--- How to complete this task ---
Starting at the line that holds "### Dry run" and stopping at the line that holds "If using synchronous", restate the records below word for word, with both of those lines included.

[Saved entries]
———
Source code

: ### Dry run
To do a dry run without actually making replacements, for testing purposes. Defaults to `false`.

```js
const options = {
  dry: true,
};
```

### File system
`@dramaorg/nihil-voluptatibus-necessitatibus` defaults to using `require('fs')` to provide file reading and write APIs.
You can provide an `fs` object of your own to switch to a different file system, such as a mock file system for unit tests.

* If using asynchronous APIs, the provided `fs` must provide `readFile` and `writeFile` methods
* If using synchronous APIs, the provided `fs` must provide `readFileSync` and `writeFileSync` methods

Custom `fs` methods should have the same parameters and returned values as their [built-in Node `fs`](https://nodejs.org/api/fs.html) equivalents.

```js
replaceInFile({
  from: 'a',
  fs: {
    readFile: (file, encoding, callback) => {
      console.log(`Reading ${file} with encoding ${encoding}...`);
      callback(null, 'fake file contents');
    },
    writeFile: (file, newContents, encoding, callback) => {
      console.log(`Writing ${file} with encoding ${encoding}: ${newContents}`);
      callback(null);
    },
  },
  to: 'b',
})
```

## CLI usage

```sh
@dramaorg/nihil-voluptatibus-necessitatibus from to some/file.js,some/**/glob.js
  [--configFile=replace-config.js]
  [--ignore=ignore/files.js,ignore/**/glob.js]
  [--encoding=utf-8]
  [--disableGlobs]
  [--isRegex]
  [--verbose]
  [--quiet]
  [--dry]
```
———
--- Solution to the problem ---
: ### Dry run
To do a dry run without actually making replacements, for testing purposes. Defaults to `false`.

```js
const options = {
  dry: true,
};
```

### File system
`@dramaorg/nihil-voluptatibus-necessitatibus` defaults to using `require('fs')` to provide file reading and write APIs.
You can provide an `fs` object of your own to switch to a different file system, such as a mock file system for unit tests.

* If using asynchronous APIs, the provided `fs` must provide `readFile` and `writeFile` methods
* If using synchronous APIs, the provided `fs` must provide `readFileSync` and `writeFileSync` methods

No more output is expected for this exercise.